During an all-night cram session, a student heats up a 0.360 liter (0.360 x 10- 3 m3) glass (Pyrex) beaker of cold coffee. Initially, the temperature is 18.1 °C, and the beaker is filled to the brim. A short time later when the student returns, the temperature has risen to 94.6 °C. The coefficient of volume expansion of coffee is the same as that of water. How much coffee (in cubic meters) has spilled out of the beaker?
dV = V0 â (t1 - t0)
therefore
0.00036*0.000214(of water?)(94.6-18.1)
=
dV = V1 - V0 = change in volume
= answer
is this correct or am I way off
Your equation for the change in volume is partially correct, but there are a few mistakes in the calculation.

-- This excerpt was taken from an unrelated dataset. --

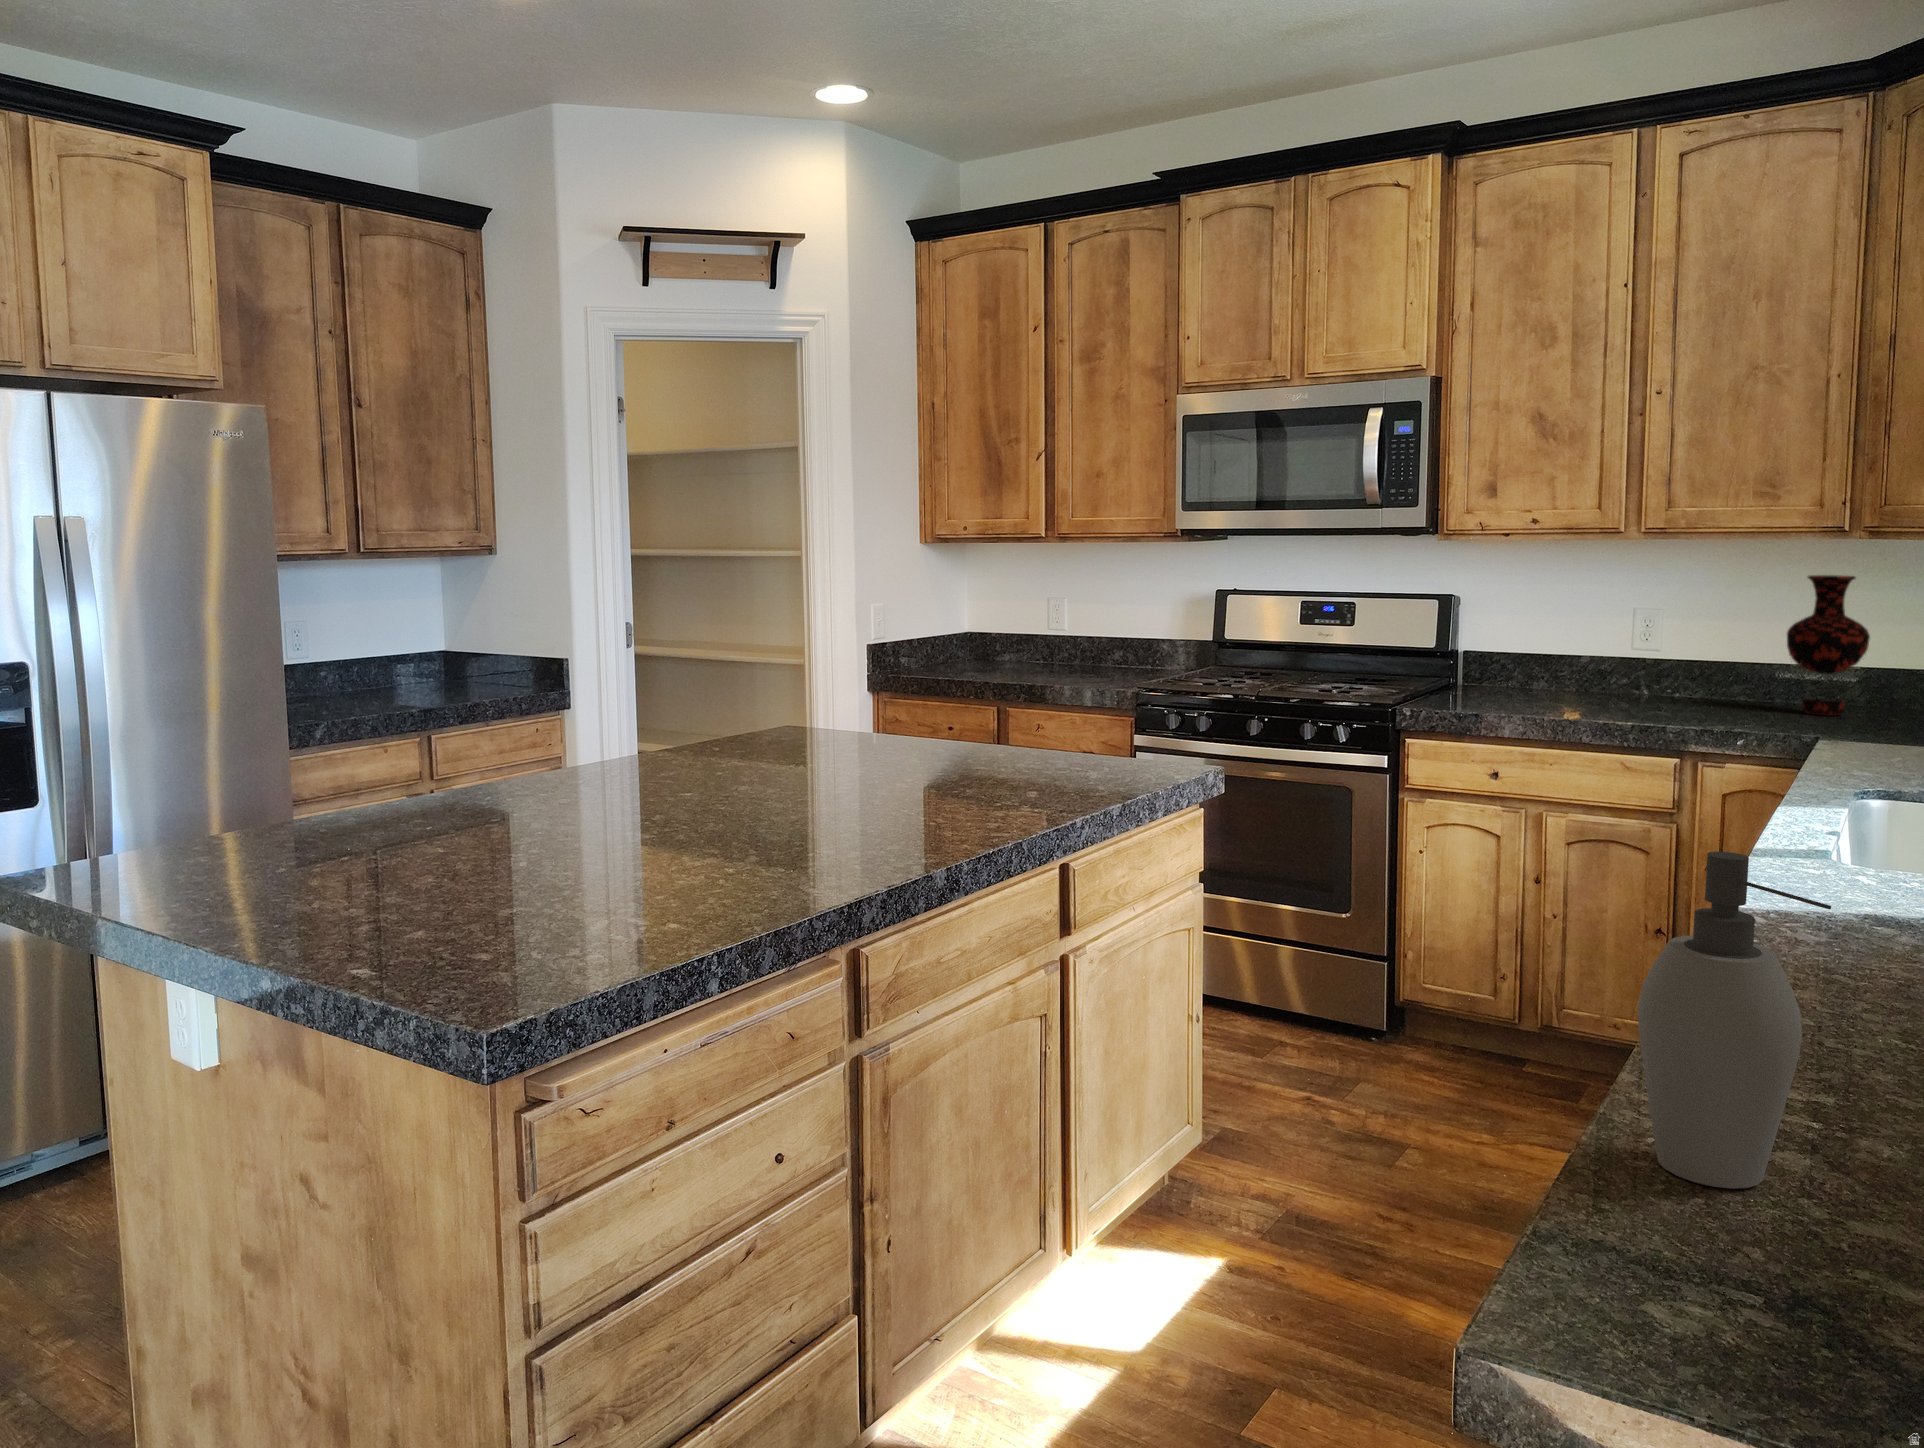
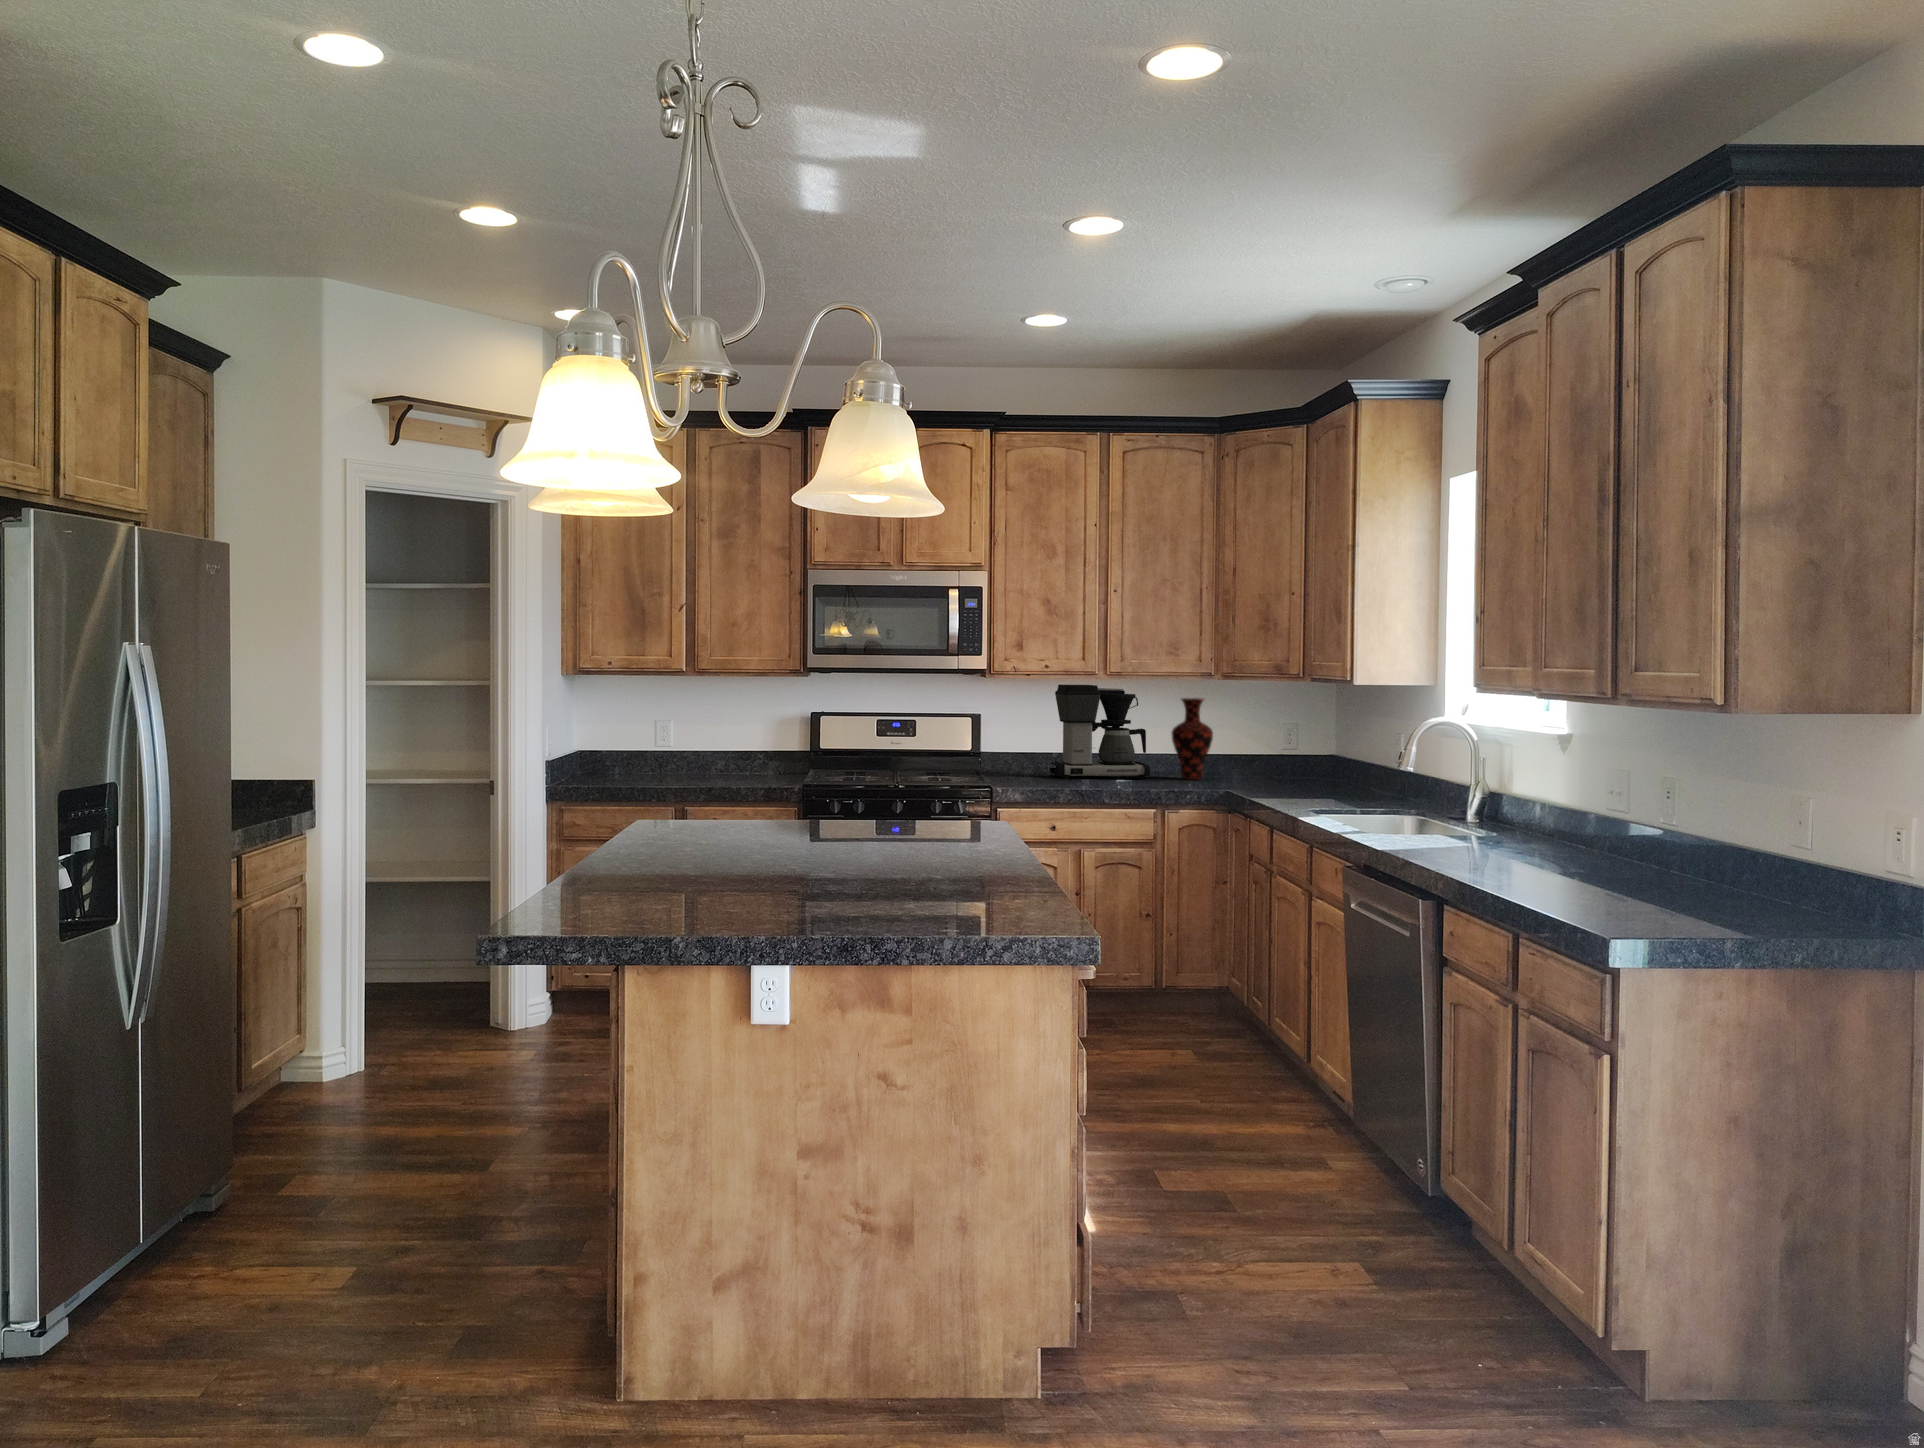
coffee maker: none [1560,552,1735,708] -> present [1050,685,1150,779]
soap dispenser: present [1638,852,1831,1189] -> none [1592,807,1665,920]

Let me explain the correct approach step-by-step.
To calculate the change in volume, you can use the formula:
ΔV = V₀ * β * ΔT
Where:
ΔV is the change in volume
V₀ is the initial volume of the coffee in the beaker (0.360 L or 0.360 * 10^(-3) m³ in this case)
β is the coefficient of volume expansion (the same as water)
ΔT is the temperature change (final temperature - initial temperature)
Now, let's substitute the given values into the equation:
ΔV = 0.360 * 10^(-3) * β * (94.6 - 18.1)
The coefficient of volume expansion for water is approximately 0.000214 (1/°C), so the correct formula should be:
ΔV = 0.360 * 10^(-3) * 0.000214 * (94.6 - 18.1)
Let's calculate this:
ΔV = 0.360 * 10^(-3) * 0.000214 * 76.5
Now, multiply the values together:
ΔV ≈ 0.00699 * 10^(-3) m³
Finally, simplify the result:
ΔV ≈ 6.99 * 10^(-6) m³
Therefore, approximately 6.99 * 10^(-6) cubic meters (m³) of coffee have spilled out of the beaker.
Just a reminder, make sure to double-check the accuracy of the given coefficient of volume expansion for water (β) if it was provided separately.